Eşin şükrü: Haklarına riayet etmek ve onu üzmemeye çalışmaktır.
Evladın şükrü: Güzel bir isim koymak, çocuk nimetine şükür için olan
akikasını kesmek ve İslam terbiyesi üzere yetiştirmektir.
Günün şükrü: Allahü teâlânın emirlerine uyarak ve günah
işlemeyerek geçirmek. (Allahümme mâ esbaha bî min ni’metin ev bi-ehadin
min halkıke, fe minke vahdeke, lâ şerîke leke, fe lekel hamdü ve lekeş-şükr)
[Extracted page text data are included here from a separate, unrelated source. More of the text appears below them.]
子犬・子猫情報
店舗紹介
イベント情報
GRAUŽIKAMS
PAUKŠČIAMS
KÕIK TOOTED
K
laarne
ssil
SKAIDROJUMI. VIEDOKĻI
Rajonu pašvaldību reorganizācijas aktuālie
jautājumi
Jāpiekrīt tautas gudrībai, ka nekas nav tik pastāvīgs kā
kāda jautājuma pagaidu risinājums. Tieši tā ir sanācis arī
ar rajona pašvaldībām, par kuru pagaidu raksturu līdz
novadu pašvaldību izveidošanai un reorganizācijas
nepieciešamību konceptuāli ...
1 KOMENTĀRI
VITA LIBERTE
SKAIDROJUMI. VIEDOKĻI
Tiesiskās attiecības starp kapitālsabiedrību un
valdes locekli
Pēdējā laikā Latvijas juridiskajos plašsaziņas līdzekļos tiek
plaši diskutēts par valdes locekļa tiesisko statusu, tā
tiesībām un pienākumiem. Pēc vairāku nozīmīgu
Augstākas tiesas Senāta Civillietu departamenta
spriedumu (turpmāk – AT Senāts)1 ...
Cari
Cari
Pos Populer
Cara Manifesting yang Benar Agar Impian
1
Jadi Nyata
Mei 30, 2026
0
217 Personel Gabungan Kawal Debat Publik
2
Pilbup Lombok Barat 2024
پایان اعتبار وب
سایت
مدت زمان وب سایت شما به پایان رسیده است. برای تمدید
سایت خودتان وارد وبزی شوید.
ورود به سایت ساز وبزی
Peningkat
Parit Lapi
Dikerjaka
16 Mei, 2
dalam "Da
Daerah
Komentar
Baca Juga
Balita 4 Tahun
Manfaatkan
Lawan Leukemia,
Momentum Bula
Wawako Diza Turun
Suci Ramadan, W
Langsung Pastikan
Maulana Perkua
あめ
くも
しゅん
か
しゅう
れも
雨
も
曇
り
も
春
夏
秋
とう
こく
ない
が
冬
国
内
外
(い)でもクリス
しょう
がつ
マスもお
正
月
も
diyen, gündüzün şükrünü yerine getirir. Akşam (Mâ esbaha) yerine (Mâ
emsâ) diyerek okuyan da gecenin şükrünü yerine getirmiş olur. Manası:
"Ya Rabbi, bana ve diğer yarattıklarına verdiğin maddi ve manevi
nimetlerin sabaha [akşama] kadar bizim yanımızda kalması, yalnız Sendendir.
Senin ortağın yoktur. Sana hamd ve şükrediyoruz."
Bütün nimetlerin şükrü: Bütün nimetlerin, Allahü teâlânın lütfu ve ihsanı olduğunu düşünerek İslam’ın beş şartını kusursuz yerine getirmek ve günahlardan sakınmaktır.